A year after he penned the Declaration of Independence in 1776, Thomas Jefferson wrote in the Virginia Statute for Religious Freedom that “Almighty God hath created the mind free.” Any act limiting or discriminating against a person’s freedom of faith is an “infringement of natural right.” The right to worship freely is America’s first freedom. It was codified in the First Amendment to our Constitution, which begins, “Congress shall make no law respecting an establishment of religion, or prohibiting the free exercise thereof.”

As stated in the U.S. National Security Strategy, “Our Founders understood religious freedom not as the state’s creation, but as the gift of God to every person and a fundamental right for our flourishing society.” Our indivisible and common fidelity to this right endures to this day. President Trump has made clear that the protection and promotion of religious freedom is a top foreign policy priority for the United States.

Beyond the moral imperative for every country to safeguard religious freedom, history has shown that promoting this right is a matter of national security and global stability. Simply put, governments and societies that champion the right of religious freedom are safer, more prosperous and secure.

Protecting religious freedom is one of the top priorities of our diplomatic relationship with the Holy See. The United States and the Holy See wholeheartedly agree that religious freedom is a universal right. Our embassy works closely with the Vatican to support not just Christian minorities, but all religious minorities who are persecuted simply for professing their faith.

On May 29, U.S. Secretary of State Mike Pompeo and Ambassador-at-Large Sam Brownback launched the 2017 International Religious Freedom Report, detailing the status of religious freedom in nearly 200 countries and territories, and documenting reports of violations and abuses committed by governments, terrorist groups and individuals.

As the report shows, no religious community is immune from repression and discrimination. Christian pastors and Baha’is are jailed in Iran – at least 20 individuals were executed there in 2017 for exercising their right to worship freely. Authorities in Russia continue to target peaceful religious adherents. Muslims and non-Muslims alike are imprisoned in Egypt. Minority groups like Ahmadi Muslims and others are persecuted in Pakistan. Incidents of anti-Semitism are on the rise globally. Religious beliefs and activities are controlled and restricted in China.
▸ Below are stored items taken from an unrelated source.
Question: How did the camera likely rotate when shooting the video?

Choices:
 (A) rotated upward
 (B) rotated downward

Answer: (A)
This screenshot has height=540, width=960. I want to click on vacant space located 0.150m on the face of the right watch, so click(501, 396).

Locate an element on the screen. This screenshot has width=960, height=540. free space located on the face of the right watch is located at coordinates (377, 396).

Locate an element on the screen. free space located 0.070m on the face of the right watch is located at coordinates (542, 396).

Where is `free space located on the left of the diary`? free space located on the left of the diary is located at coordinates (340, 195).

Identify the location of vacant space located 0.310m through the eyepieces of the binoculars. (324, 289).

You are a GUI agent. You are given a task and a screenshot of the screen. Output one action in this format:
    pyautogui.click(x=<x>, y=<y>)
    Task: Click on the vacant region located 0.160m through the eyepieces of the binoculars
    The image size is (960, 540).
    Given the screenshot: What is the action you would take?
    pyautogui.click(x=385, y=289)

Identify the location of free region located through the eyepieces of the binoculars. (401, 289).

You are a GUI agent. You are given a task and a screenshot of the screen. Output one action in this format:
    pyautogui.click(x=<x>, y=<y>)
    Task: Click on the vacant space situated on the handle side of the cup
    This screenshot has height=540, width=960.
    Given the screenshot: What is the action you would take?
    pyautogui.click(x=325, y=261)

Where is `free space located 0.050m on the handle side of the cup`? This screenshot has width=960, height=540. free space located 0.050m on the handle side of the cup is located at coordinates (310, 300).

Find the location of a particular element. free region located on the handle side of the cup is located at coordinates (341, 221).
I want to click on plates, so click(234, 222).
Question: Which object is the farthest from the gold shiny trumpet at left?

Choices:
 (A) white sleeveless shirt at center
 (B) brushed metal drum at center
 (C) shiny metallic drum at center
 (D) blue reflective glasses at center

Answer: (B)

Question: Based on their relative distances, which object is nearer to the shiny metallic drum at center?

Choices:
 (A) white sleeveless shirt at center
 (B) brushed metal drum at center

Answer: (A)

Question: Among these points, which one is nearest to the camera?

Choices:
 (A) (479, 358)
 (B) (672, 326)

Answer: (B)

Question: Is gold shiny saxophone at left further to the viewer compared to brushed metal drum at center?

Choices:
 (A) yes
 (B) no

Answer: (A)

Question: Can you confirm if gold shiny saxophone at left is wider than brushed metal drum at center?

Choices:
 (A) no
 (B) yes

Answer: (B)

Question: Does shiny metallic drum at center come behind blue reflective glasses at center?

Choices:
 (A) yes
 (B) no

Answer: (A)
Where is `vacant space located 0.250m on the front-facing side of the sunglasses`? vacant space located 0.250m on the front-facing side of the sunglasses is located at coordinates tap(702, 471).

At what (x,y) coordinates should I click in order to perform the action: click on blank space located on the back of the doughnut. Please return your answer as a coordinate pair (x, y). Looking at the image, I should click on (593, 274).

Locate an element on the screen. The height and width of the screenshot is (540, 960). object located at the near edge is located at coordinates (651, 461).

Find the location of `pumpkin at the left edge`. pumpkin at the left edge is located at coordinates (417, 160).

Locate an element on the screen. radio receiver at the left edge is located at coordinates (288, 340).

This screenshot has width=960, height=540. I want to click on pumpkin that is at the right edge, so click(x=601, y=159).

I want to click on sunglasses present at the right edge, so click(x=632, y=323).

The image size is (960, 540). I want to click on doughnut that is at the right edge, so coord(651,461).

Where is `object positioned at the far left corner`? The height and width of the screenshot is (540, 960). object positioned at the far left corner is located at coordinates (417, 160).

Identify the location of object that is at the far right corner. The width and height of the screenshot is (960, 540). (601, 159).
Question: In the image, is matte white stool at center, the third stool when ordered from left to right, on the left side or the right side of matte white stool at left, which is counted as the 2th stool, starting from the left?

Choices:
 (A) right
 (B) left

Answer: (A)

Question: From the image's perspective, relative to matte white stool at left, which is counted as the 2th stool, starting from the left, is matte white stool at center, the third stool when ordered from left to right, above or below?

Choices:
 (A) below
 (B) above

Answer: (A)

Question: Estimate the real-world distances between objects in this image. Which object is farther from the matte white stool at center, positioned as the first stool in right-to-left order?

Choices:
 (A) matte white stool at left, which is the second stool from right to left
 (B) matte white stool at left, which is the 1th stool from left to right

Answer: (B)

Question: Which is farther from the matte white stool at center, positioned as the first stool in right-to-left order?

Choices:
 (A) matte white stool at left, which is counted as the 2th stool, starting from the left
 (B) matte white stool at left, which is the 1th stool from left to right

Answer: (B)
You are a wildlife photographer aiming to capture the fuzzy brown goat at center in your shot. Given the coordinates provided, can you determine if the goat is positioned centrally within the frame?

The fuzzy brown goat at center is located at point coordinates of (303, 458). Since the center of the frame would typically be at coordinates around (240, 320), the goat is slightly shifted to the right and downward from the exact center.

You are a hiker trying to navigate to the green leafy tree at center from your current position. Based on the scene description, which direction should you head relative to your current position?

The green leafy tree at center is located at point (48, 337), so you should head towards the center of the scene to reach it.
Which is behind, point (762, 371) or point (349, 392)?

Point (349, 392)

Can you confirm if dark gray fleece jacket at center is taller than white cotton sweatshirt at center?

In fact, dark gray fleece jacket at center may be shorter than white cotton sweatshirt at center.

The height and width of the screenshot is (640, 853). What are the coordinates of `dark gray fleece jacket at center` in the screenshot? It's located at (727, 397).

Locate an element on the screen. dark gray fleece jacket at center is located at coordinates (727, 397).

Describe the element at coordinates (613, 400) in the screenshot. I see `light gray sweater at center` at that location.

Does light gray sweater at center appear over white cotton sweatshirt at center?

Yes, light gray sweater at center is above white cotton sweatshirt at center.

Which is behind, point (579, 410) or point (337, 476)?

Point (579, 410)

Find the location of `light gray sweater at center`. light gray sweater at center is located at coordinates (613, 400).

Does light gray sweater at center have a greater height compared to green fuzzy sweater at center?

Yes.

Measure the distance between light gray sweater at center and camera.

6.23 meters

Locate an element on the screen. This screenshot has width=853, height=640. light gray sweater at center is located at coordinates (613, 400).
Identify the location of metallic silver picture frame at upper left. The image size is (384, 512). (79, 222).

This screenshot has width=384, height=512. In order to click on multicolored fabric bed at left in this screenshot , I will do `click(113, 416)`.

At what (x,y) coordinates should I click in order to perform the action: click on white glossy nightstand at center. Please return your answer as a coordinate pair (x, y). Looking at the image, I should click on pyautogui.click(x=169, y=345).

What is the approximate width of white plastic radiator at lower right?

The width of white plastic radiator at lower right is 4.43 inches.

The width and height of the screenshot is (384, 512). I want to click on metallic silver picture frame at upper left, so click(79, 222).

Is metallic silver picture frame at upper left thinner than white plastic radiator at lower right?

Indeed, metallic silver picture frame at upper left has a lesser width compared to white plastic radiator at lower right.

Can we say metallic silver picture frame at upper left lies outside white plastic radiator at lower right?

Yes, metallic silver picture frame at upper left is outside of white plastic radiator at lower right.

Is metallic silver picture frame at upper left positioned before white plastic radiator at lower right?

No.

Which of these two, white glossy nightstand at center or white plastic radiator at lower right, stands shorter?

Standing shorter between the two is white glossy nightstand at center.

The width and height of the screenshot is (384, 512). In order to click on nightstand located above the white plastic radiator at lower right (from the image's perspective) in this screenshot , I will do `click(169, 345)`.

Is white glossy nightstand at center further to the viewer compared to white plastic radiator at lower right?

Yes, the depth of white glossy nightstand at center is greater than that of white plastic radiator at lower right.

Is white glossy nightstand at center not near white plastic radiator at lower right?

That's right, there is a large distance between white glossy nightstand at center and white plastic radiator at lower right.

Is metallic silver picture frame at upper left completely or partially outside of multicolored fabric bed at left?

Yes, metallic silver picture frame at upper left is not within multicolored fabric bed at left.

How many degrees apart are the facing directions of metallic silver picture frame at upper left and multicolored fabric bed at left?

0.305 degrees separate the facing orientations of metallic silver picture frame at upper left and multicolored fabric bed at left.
The Rohingya in Burma continue to face violence and discrimination. And Christians, Shia Muslims and Yezidis in the Middle East continue to suffer from the genocidal acts perpetuated by ISIS.

Secretary Pompeo also announced that the U.S. State Department will convene the first-ever Ministerial to Advance Religious Freedom July 25-26 in Washington. The ministerial will bring together nations and faith leaders committed to fully promoting Article 18 of the Universal Declaration of Human Rights, codifying the universal “right to freedom of thought, conscience and religion.”

This ministerial, the first hosted by Secretary Pompeo, will be geared not merely toward discussion, but action. We look forward to working with our friends and allies on identifying concrete ways to secure and respect religious freedom for all.